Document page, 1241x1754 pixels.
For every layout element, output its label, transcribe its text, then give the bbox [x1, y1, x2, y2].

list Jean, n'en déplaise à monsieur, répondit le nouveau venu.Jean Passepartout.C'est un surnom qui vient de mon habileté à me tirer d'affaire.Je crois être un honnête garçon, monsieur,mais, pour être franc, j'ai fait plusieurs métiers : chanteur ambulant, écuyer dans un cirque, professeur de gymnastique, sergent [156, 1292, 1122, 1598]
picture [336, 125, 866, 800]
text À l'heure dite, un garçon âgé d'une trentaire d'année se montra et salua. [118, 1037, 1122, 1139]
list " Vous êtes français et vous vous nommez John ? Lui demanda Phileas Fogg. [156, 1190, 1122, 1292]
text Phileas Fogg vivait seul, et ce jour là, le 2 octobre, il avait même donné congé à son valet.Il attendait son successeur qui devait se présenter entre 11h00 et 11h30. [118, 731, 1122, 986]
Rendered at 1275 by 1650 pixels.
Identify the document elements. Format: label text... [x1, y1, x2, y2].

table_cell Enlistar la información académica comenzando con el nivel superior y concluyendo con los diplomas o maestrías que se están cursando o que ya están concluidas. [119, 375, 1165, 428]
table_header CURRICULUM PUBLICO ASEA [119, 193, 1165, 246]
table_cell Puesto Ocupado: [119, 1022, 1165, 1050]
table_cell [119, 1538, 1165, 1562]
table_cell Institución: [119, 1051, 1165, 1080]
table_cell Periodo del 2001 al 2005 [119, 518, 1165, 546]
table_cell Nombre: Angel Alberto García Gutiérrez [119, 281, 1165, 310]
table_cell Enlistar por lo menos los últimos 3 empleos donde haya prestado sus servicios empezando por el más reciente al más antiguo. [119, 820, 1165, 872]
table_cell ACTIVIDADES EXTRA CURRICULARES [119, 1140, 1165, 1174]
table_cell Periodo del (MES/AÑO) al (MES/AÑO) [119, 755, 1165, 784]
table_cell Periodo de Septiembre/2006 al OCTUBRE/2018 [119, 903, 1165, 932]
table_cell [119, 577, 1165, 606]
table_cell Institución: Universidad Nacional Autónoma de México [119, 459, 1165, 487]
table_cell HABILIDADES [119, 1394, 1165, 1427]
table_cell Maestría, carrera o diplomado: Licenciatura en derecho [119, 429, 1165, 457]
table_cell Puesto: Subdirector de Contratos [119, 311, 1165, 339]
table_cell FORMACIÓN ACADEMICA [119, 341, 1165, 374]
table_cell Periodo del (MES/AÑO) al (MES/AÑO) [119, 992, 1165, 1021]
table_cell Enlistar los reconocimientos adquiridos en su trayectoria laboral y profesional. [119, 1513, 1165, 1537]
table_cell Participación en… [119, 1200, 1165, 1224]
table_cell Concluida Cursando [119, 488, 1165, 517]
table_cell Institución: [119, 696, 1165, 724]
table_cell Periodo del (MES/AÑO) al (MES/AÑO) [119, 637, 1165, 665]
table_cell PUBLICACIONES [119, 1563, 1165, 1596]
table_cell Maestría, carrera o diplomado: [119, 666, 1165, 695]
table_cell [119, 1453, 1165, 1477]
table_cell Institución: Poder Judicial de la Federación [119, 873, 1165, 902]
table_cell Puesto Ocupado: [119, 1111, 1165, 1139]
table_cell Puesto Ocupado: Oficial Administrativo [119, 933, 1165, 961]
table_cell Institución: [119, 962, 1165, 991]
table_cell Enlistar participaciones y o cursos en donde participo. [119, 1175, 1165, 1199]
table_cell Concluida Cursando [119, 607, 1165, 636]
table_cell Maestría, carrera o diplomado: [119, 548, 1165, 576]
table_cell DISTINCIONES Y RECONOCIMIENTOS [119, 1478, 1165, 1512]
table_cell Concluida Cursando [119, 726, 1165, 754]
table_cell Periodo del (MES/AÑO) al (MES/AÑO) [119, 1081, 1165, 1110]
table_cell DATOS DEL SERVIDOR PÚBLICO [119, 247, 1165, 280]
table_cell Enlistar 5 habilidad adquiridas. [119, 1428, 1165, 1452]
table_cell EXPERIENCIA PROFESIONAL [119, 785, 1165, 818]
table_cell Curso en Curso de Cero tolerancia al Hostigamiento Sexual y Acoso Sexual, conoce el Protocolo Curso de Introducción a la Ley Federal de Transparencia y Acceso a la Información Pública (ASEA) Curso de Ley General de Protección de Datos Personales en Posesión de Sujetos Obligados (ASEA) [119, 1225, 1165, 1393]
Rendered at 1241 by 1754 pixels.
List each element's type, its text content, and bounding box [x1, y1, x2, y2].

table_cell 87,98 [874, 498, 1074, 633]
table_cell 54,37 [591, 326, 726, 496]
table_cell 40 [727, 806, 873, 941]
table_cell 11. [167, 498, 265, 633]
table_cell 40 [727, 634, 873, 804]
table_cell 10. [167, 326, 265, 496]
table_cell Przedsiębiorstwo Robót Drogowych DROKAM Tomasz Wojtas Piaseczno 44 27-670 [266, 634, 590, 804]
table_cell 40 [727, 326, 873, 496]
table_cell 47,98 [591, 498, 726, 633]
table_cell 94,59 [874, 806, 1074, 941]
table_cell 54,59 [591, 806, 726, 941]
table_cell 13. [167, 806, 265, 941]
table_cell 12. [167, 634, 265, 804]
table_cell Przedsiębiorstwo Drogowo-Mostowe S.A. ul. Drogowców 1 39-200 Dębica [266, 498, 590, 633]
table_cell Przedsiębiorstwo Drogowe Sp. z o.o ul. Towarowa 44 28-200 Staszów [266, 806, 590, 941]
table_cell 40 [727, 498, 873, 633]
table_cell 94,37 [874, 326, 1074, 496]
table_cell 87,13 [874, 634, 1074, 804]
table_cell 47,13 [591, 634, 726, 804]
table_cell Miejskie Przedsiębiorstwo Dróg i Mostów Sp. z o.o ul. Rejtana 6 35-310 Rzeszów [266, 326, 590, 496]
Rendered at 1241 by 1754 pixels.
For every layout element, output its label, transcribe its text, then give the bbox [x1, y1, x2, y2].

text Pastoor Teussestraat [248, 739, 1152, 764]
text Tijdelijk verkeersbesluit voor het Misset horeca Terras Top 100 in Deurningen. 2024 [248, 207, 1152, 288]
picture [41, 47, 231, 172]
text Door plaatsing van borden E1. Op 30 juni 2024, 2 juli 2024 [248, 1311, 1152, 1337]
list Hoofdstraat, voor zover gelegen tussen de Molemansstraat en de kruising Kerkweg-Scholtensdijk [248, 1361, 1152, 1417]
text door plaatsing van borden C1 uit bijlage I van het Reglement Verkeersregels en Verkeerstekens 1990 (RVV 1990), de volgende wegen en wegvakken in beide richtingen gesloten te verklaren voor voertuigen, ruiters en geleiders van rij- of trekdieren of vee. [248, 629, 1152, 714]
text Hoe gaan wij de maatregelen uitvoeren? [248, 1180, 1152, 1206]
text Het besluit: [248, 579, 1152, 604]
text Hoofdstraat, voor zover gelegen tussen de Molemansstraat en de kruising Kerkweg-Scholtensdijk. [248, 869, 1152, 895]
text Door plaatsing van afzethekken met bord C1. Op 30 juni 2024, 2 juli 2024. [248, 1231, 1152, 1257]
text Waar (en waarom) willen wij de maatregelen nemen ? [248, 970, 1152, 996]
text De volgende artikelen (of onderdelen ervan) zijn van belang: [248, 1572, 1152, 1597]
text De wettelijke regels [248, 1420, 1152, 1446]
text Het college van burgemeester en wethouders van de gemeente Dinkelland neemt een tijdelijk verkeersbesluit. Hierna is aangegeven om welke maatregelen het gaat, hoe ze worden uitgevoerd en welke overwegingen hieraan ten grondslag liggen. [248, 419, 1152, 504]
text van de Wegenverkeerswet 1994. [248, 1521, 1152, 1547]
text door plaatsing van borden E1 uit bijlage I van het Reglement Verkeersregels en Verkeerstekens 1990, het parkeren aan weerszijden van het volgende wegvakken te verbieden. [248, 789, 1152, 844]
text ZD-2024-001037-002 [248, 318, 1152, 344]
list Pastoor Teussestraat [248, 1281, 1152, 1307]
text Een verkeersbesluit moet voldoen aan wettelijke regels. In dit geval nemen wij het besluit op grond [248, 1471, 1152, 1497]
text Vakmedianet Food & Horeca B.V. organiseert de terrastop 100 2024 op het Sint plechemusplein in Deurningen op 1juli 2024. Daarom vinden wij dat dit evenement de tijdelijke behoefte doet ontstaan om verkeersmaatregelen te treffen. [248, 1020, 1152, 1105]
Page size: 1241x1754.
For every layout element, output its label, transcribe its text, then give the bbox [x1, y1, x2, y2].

· · · · · · ·

* _Problem to work on_
Please rewrite only the lines from the one that has "text Pastoor Teussestraat" through the one that has "text van de", swapping "borden" for "verkeersborden" and leaving everything else unchanged.

* _Full output_
text Pastoor Teussestraat [248, 739, 1152, 764]
text Tijdelijk verkeersbesluit voor het Misset horeca Terras Top 100 in Deurningen. 2024 [248, 207, 1152, 288]
picture [41, 47, 231, 172]
text Door plaatsing van verkeersborden E1. Op 30 juni 2024, 2 juli 2024 [248, 1311, 1152, 1337]
list Hoofdstraat, voor zover gelegen tussen de Molemansstraat en de kruising Kerkweg-Scholtensdijk [248, 1361, 1152, 1417]
text door plaatsing van verkeersborden C1 uit bijlage I van het Reglement Verkeersregels en Verkeerstekens 1990 (RVV 1990), de volgende wegen en wegvakken in beide richtingen gesloten te verklaren voor voertuigen, ruiters en geleiders van rij- of trekdieren of vee. [248, 629, 1152, 714]
text Hoe gaan wij de maatregelen uitvoeren? [248, 1180, 1152, 1206]
text Het besluit: [248, 579, 1152, 604]
text Hoofdstraat, voor zover gelegen tussen de Molemansstraat en de kruising Kerkweg-Scholtensdijk. [248, 869, 1152, 895]
text Door plaatsing van afzethekken met bord C1. Op 30 juni 2024, 2 juli 2024. [248, 1231, 1152, 1257]
text Waar (en waarom) willen wij de maatregelen nemen ? [248, 970, 1152, 996]
text De volgende artikelen (of onderdelen ervan) zijn van belang: [248, 1572, 1152, 1597]
text De wettelijke regels [248, 1420, 1152, 1446]
text Het college van burgemeester en wethouders van de gemeente Dinkelland neemt een tijdelijk verkeersbesluit. Hierna is aangegeven om welke maatregelen het gaat, hoe ze worden uitgevoerd en welke overwegingen hieraan ten grondslag liggen. [248, 419, 1152, 504]
text van de Wegenverkeerswet 1994. [248, 1521, 1152, 1547]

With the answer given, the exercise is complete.